Exercise directions.
Below are some records. Return exactly the lines from the one with "Digitized H&E-stained tissue" to the one with "Lymph nodes positive", and nothing else.

Data to process.
((

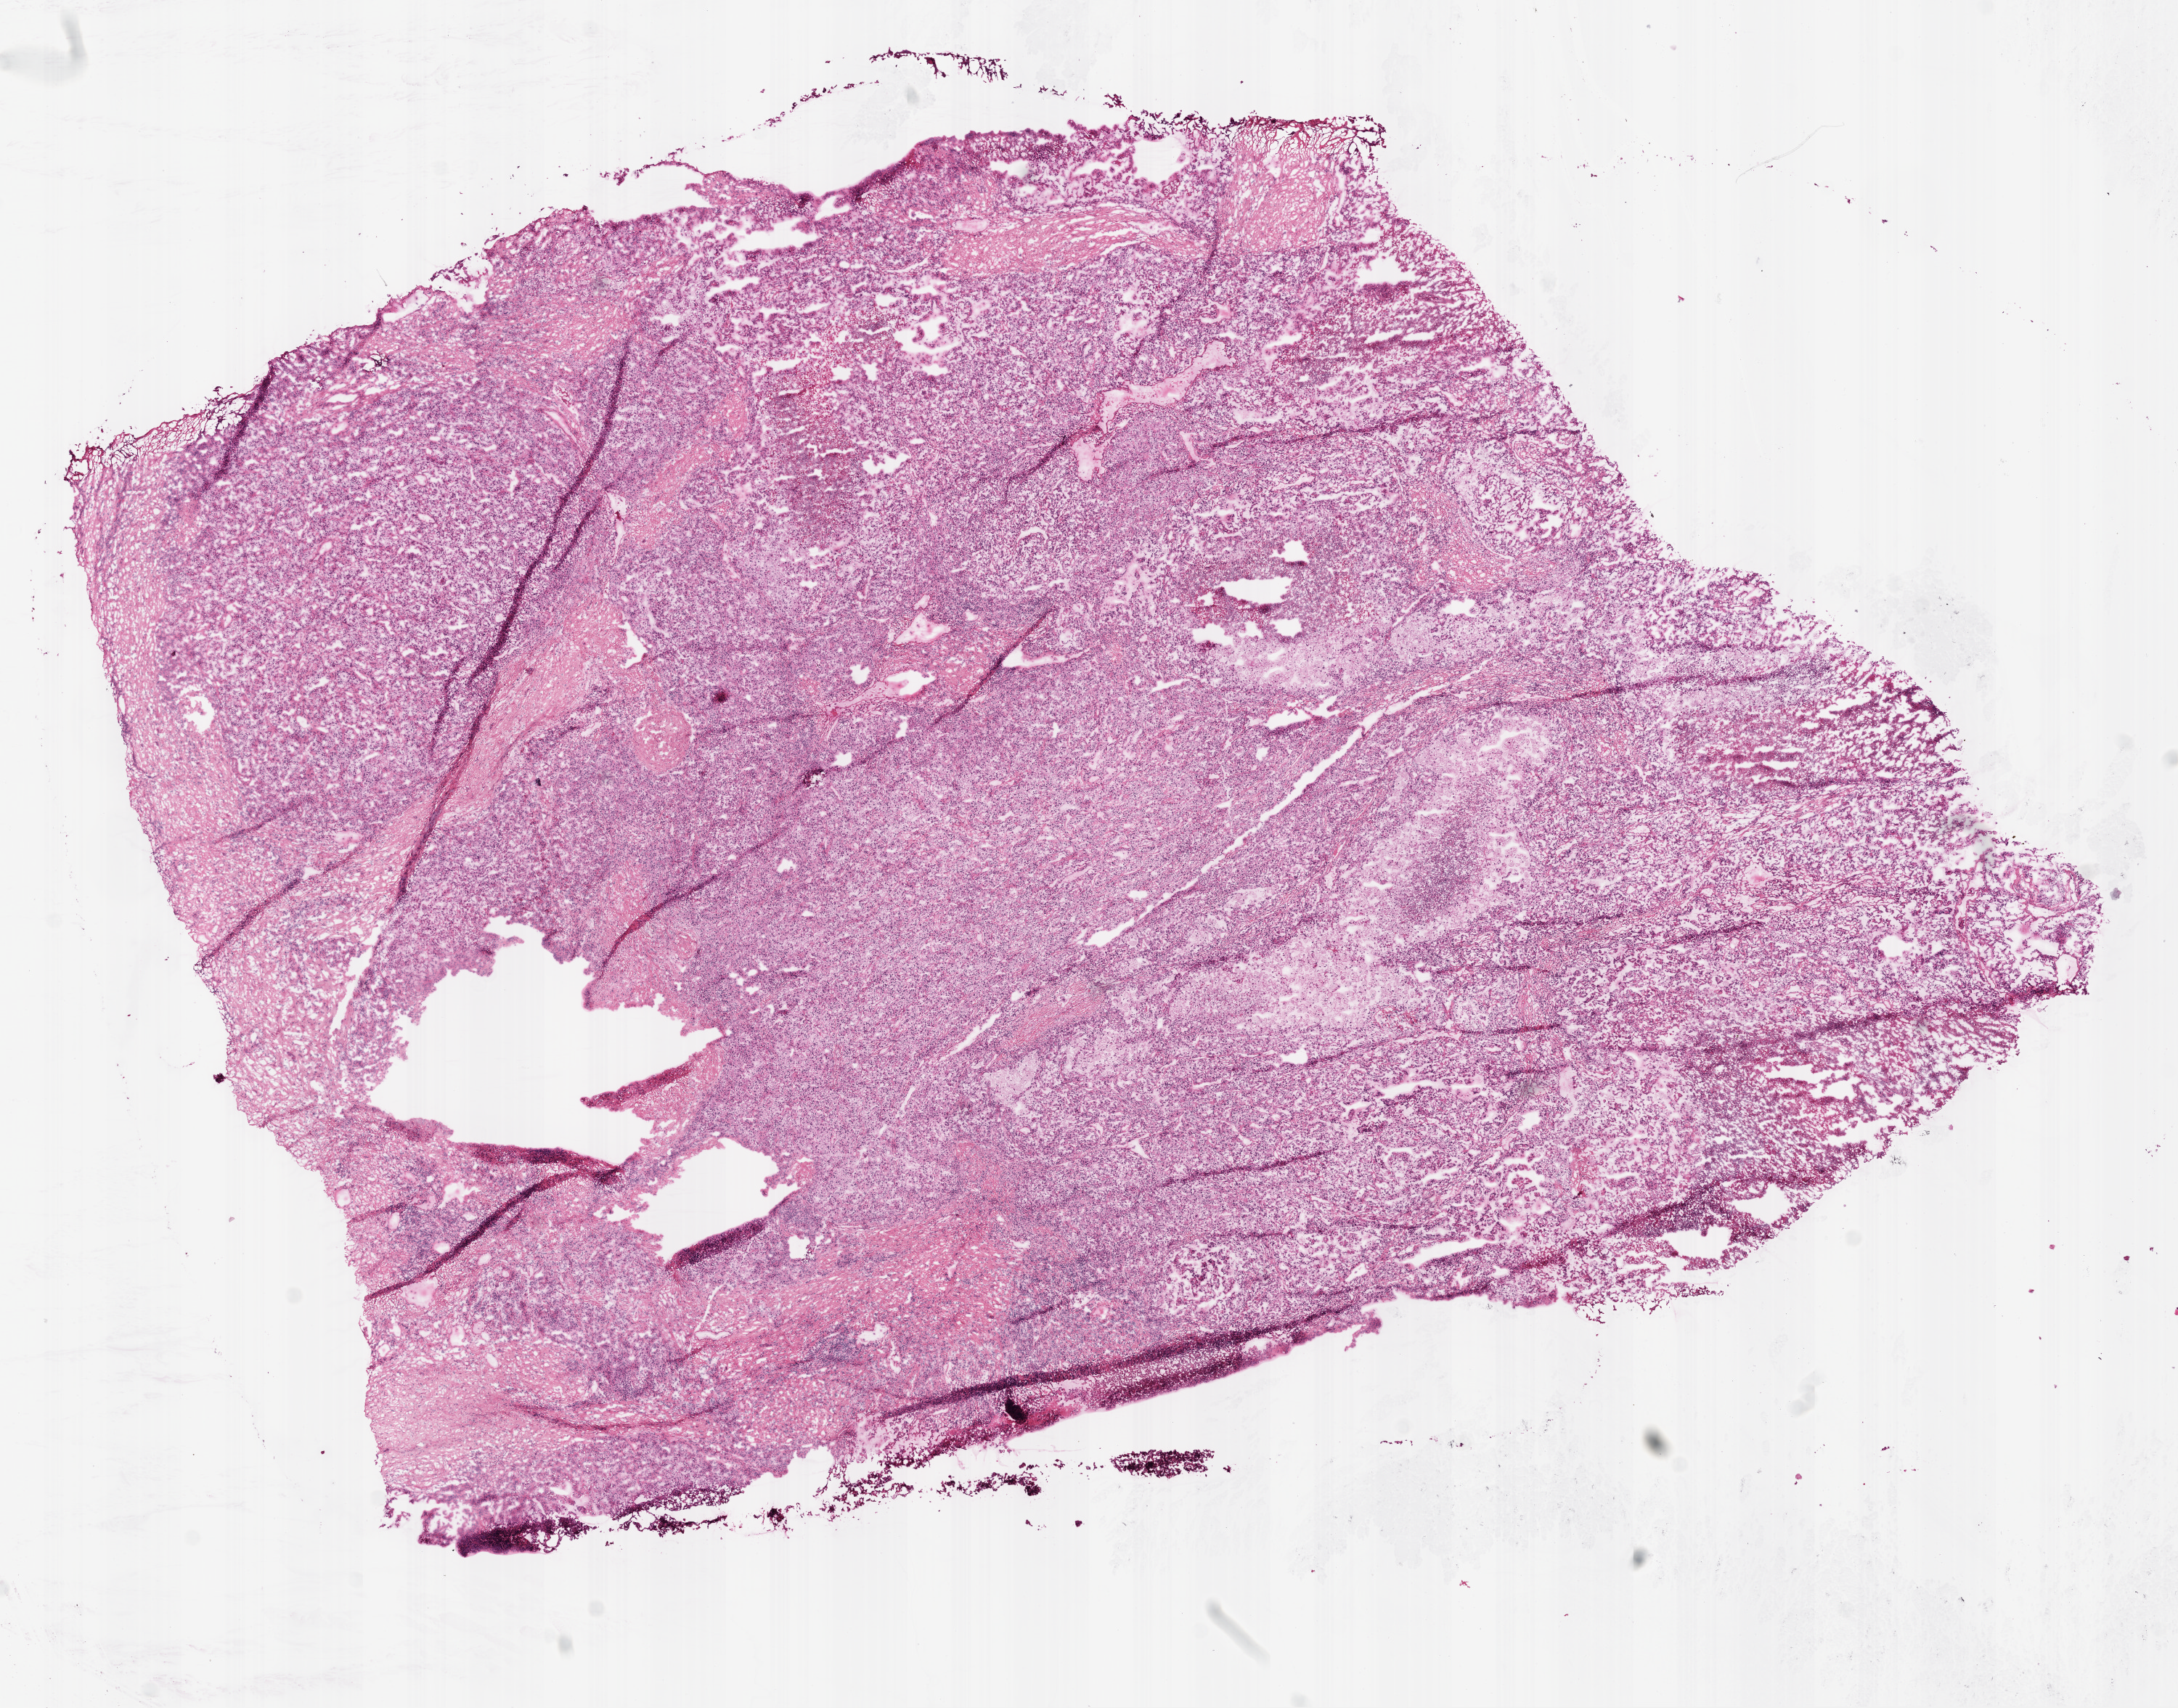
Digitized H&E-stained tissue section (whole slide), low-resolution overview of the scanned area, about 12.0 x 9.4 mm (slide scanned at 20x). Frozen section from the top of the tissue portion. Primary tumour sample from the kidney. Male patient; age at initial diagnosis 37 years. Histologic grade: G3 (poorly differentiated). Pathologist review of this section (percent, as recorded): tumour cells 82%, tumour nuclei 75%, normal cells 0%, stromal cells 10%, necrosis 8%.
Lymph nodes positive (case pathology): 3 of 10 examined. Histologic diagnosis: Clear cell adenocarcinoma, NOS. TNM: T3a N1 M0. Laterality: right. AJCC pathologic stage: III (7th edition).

))
((

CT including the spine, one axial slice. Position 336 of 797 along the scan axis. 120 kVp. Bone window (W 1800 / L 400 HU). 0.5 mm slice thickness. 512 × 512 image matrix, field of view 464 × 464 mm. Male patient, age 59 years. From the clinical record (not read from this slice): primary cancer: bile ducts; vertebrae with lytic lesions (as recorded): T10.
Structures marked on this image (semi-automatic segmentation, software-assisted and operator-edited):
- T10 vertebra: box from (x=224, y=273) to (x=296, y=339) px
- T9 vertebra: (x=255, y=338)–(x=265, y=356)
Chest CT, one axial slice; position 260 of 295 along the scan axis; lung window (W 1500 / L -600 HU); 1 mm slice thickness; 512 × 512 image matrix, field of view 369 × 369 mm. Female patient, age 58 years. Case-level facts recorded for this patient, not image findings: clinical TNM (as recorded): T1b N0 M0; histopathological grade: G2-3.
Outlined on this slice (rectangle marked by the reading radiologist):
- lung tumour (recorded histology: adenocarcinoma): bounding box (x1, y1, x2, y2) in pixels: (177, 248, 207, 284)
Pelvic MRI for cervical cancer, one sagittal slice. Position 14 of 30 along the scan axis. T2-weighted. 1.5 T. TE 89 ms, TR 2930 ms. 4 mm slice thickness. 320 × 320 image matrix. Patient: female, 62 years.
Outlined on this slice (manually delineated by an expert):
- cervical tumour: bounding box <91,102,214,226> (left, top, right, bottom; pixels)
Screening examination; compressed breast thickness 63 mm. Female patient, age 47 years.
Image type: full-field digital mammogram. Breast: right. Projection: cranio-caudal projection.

))

Solution for this problem.
Digitized H&E-stained tissue section (whole slide), low-resolution overview of the scanned area, about 12.0 x 9.4 mm (slide scanned at 20x). Frozen section from the top of the tissue portion. Primary tumour sample from the kidney. Male patient; age at initial diagnosis 37 years. Histologic grade: G3 (poorly differentiated). Pathologist review of this section (percent, as recorded): tumour cells 82%, tumour nuclei 75%, normal cells 0%, stromal cells 10%, necrosis 8%.
Lymph nodes positive (case pathology): 3 of 10 examined. Histologic diagnosis: Clear cell adenocarcinoma, NOS. TNM: T3a N1 M0. Laterality: right. AJCC pathologic stage: III (7th edition).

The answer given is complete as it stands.